PROBLEM TO WORK ON: Please give the records below again in full, exactly, with the images left out.

GIVEN ENTRIES:
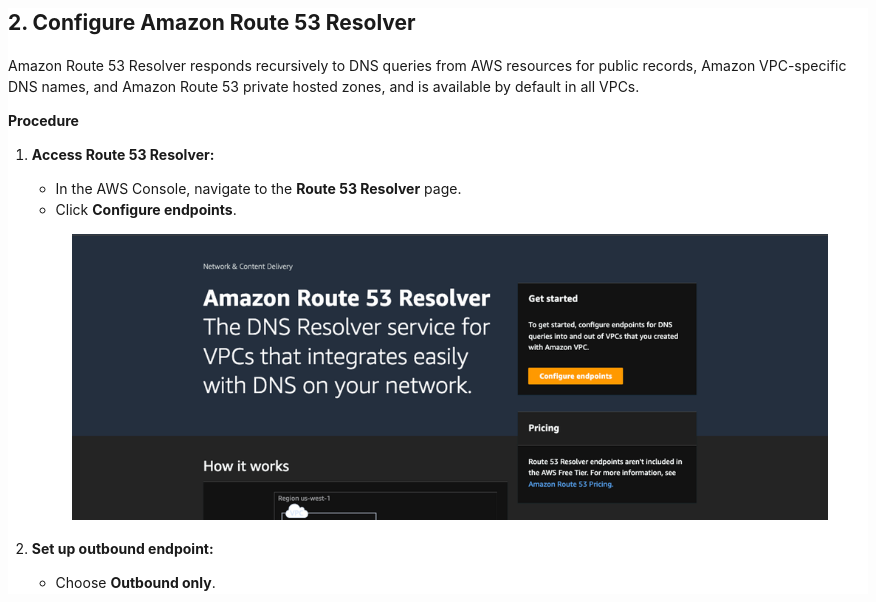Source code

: ## 2. Configure Amazon Route 53 Resolver

Amazon Route 53 Resolver responds recursively to DNS queries from AWS resources for public records, Amazon VPC-specific DNS names, and Amazon Route 53 private hosted zones, and is available by default in all VPCs.

**Procedure**

1.  **Access Route 53 Resolver:**

    * In the AWS Console, navigate to the **Route 53 Resolver** page.
    * Click **Configure endpoints**.

    <figure><img src="../../.gitbook/assets/image (14).png" alt=""><figcaption></figcaption></figure>
2.  **Set up outbound endpoint:**

    * Choose **Outbound only**.
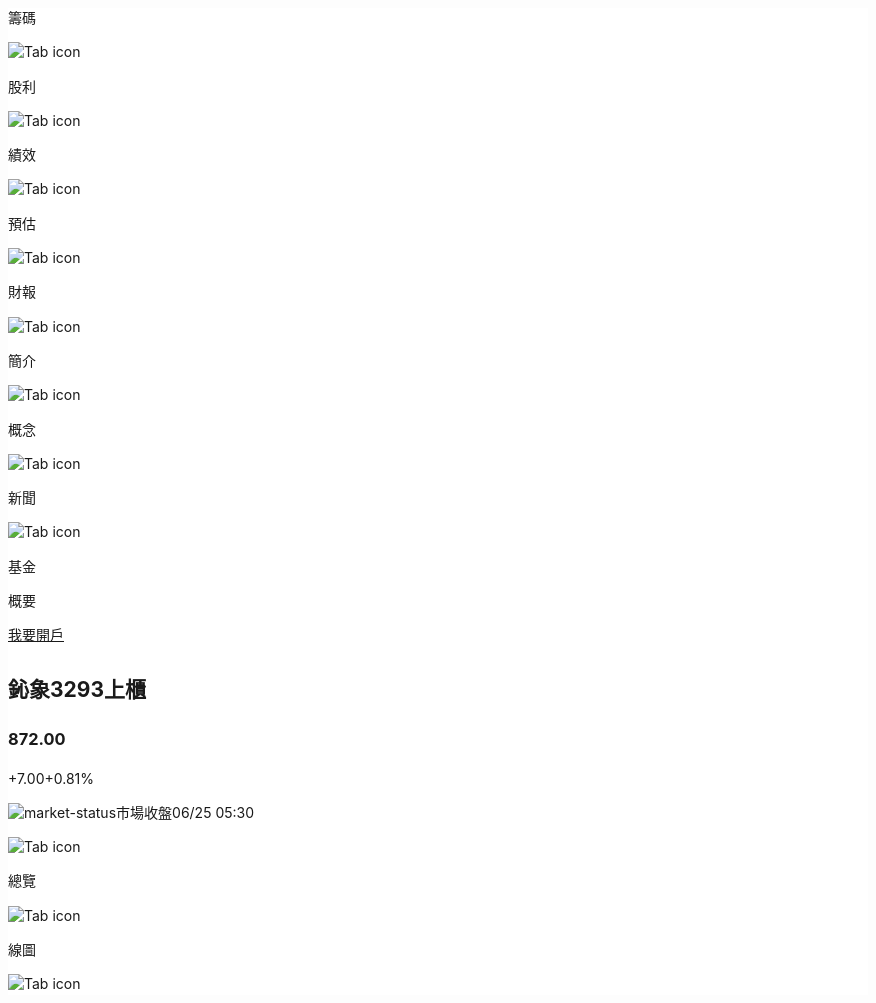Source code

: 籌碼

![Tab icon](/static/icons/tw-stock-detail/icon-btn-dividend.svg)

股利

![Tab icon](/static/icons/tw-stock-detail/icon-btn-analysis.svg)

績效

![Tab icon](/static/icons/tw-stock-detail/icon-btn-estimate.svg)

預估

![Tab icon](/static/icons/tw-stock-detail/icon-btn-finance.svg)

財報

![Tab icon](/static/icons/tw-stock-detail/icon-btn-corp.svg)

簡介

![Tab icon](/static/icons/tw-stock-detail/icon-btn-association.svg)

概念

![Tab icon](/static/icons/tw-stock-detail/icon-btn-news.svg)

新聞

![Tab icon](/static/icons/tw-stock-detail/icon-btn-fund.svg)

基金

概要

[我要開戶](https://supr.link/8OHaU)

## 鈊象3293上櫃

### 872.00

+7.00+0.81%

![market-status](/static/icons/quotes/market-status-close.svg)市場收盤06/25 05:30

![Tab icon](/static/icons/tw-stock-detail/icon-btn-overview.svg)

總覽

![Tab icon](/static/icons/tw-stock-detail/icon-btn-charts.svg)

線圖

![Tab icon](/static/icons/tw-stock-detail/icon-btn-chip.svg)
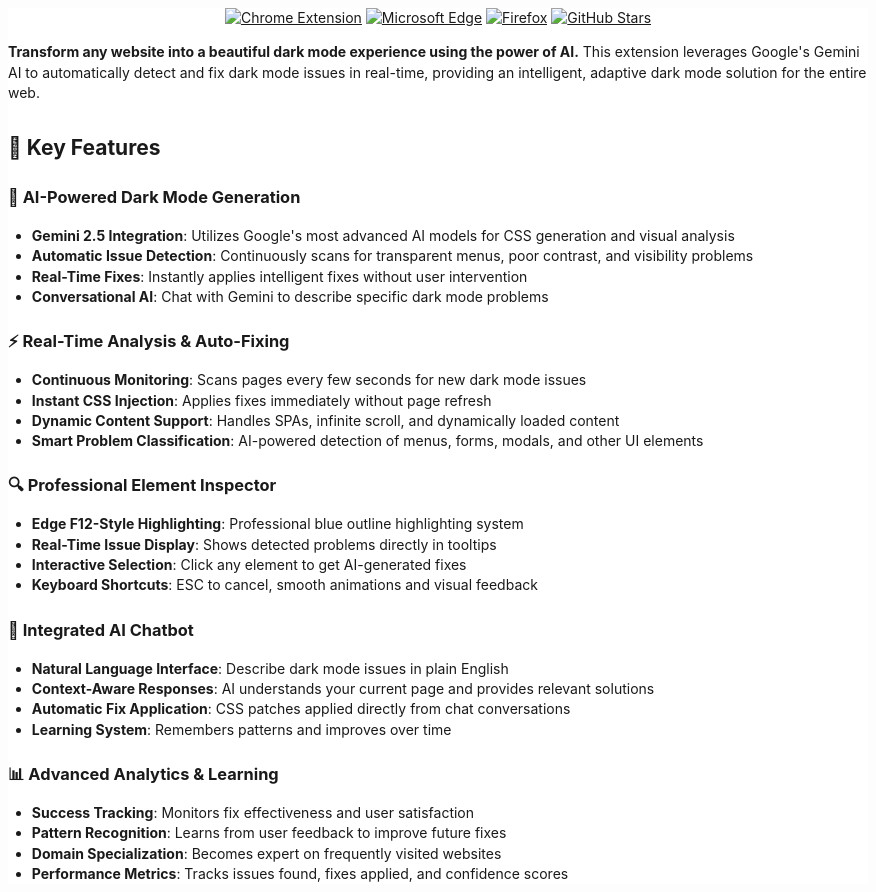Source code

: <div align="center">

[![Chrome Extension](https://img.shields.io/badge/Chrome-Extension-blue?logo=google-chrome)](https://chrome.google.com/webstore)
[![Microsoft Edge](https://img.shields.io/badge/Edge-Extension-green?logo=microsoft-edge)](https://microsoftedge.microsoft.com/addons)
[![Firefox](https://img.shields.io/badge/Firefox-Extension-orange?logo=firefox)](https://addons.mozilla.org/firefox)
[![GitHub Stars](https://img.shields.io/github/stars/RorriMaesu/ai-dark-mode-extension?style=social)](https://github.com/RorriMaesu/ai-dark-mode-extension)

</div>

**Transform any website into a beautiful dark mode experience using the power of AI.** This extension leverages Google's Gemini AI to automatically detect and fix dark mode issues in real-time, providing an intelligent, adaptive dark mode solution for the entire web.

## 🌟 Key Features

### 🤖 **AI-Powered Dark Mode Generation**
- **Gemini 2.5 Integration**: Utilizes Google's most advanced AI models for CSS generation and visual analysis
- **Automatic Issue Detection**: Continuously scans for transparent menus, poor contrast, and visibility problems
- **Real-Time Fixes**: Instantly applies intelligent fixes without user intervention
- **Conversational AI**: Chat with Gemini to describe specific dark mode problems

### ⚡ **Real-Time Analysis & Auto-Fixing**
- **Continuous Monitoring**: Scans pages every few seconds for new dark mode issues
- **Instant CSS Injection**: Applies fixes immediately without page refresh
- **Dynamic Content Support**: Handles SPAs, infinite scroll, and dynamically loaded content
- **Smart Problem Classification**: AI-powered detection of menus, forms, modals, and other UI elements

### 🔍 **Professional Element Inspector**
- **Edge F12-Style Highlighting**: Professional blue outline highlighting system
- **Real-Time Issue Display**: Shows detected problems directly in tooltips
- **Interactive Selection**: Click any element to get AI-generated fixes
- **Keyboard Shortcuts**: ESC to cancel, smooth animations and visual feedback

### 💬 **Integrated AI Chatbot**
- **Natural Language Interface**: Describe dark mode issues in plain English
- **Context-Aware Responses**: AI understands your current page and provides relevant solutions
- **Automatic Fix Application**: CSS patches applied directly from chat conversations
- **Learning System**: Remembers patterns and improves over time

### 📊 **Advanced Analytics & Learning**
- **Success Tracking**: Monitors fix effectiveness and user satisfaction
- **Pattern Recognition**: Learns from user feedback to improve future fixes
- **Domain Specialization**: Becomes expert on frequently visited websites
- **Performance Metrics**: Tracks issues found, fixes applied, and confidence scores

RESULT OF THIS TASK:
Source code

: ## 2. Configure Amazon Route 53 Resolver

Amazon Route 53 Resolver responds recursively to DNS queries from AWS resources for public records, Amazon VPC-specific DNS names, and Amazon Route 53 private hosted zones, and is available by default in all VPCs.

**Procedure**

1.  **Access Route 53 Resolver:**

    * In the AWS Console, navigate to the **Route 53 Resolver** page.
    * Click **Configure endpoints**.

    <figure><img src="../../.gitbook/assets/image (14).png" alt=""><figcaption></figcaption></figure>
2.  **Set up outbound endpoint:**

    * Choose **Outbound only**.
Source code

: 籌碼

![Tab icon](/static/icons/tw-stock-detail/icon-btn-dividend.svg)

股利

![Tab icon](/static/icons/tw-stock-detail/icon-btn-analysis.svg)

績效

![Tab icon](/static/icons/tw-stock-detail/icon-btn-estimate.svg)

預估

![Tab icon](/static/icons/tw-stock-detail/icon-btn-finance.svg)

財報

![Tab icon](/static/icons/tw-stock-detail/icon-btn-corp.svg)

簡介

![Tab icon](/static/icons/tw-stock-detail/icon-btn-association.svg)

概念

![Tab icon](/static/icons/tw-stock-detail/icon-btn-news.svg)

新聞

![Tab icon](/static/icons/tw-stock-detail/icon-btn-fund.svg)

基金

概要

[我要開戶](https://supr.link/8OHaU)

## 鈊象3293上櫃

### 872.00

+7.00+0.81%

![market-status](/static/icons/quotes/market-status-close.svg)市場收盤06/25 05:30

![Tab icon](/static/icons/tw-stock-detail/icon-btn-overview.svg)

總覽

![Tab icon](/static/icons/tw-stock-detail/icon-btn-charts.svg)

線圖

![Tab icon](/static/icons/tw-stock-detail/icon-btn-chip.svg)
Source code

: <div align="center">

[![Chrome Extension](https://img.shields.io/badge/Chrome-Extension-blue?logo=google-chrome)](https://chrome.google.com/webstore)
[![Microsoft Edge](https://img.shields.io/badge/Edge-Extension-green?logo=microsoft-edge)](https://microsoftedge.microsoft.com/addons)
[![Firefox](https://img.shields.io/badge/Firefox-Extension-orange?logo=firefox)](https://addons.mozilla.org/firefox)
[![GitHub Stars](https://img.shields.io/github/stars/RorriMaesu/ai-dark-mode-extension?style=social)](https://github.com/RorriMaesu/ai-dark-mode-extension)

</div>

**Transform any website into a beautiful dark mode experience using the power of AI.** This extension leverages Google's Gemini AI to automatically detect and fix dark mode issues in real-time, providing an intelligent, adaptive dark mode solution for the entire web.

## 🌟 Key Features

### 🤖 **AI-Powered Dark Mode Generation**
- **Gemini 2.5 Integration**: Utilizes Google's most advanced AI models for CSS generation and visual analysis
- **Automatic Issue Detection**: Continuously scans for transparent menus, poor contrast, and visibility problems
- **Real-Time Fixes**: Instantly applies intelligent fixes without user intervention
- **Conversational AI**: Chat with Gemini to describe specific dark mode problems

### ⚡ **Real-Time Analysis & Auto-Fixing**
- **Continuous Monitoring**: Scans pages every few seconds for new dark mode issues
- **Instant CSS Injection**: Applies fixes immediately without page refresh
- **Dynamic Content Support**: Handles SPAs, infinite scroll, and dynamically loaded content
- **Smart Problem Classification**: AI-powered detection of menus, forms, modals, and other UI elements

### 🔍 **Professional Element Inspector**
- **Edge F12-Style Highlighting**: Professional blue outline highlighting system
- **Real-Time Issue Display**: Shows detected problems directly in tooltips
- **Interactive Selection**: Click any element to get AI-generated fixes
- **Keyboard Shortcuts**: ESC to cancel, smooth animations and visual feedback

### 💬 **Integrated AI Chatbot**
- **Natural Language Interface**: Describe dark mode issues in plain English
- **Context-Aware Responses**: AI understands your current page and provides relevant solutions
- **Automatic Fix Application**: CSS patches applied directly from chat conversations
- **Learning System**: Remembers patterns and improves over time

### 📊 **Advanced Analytics & Learning**
- **Success Tracking**: Monitors fix effectiveness and user satisfaction
- **Pattern Recognition**: Learns from user feedback to improve future fixes
- **Domain Specialization**: Becomes expert on frequently visited websites
- **Performance Metrics**: Tracks issues found, fixes applied, and confidence scores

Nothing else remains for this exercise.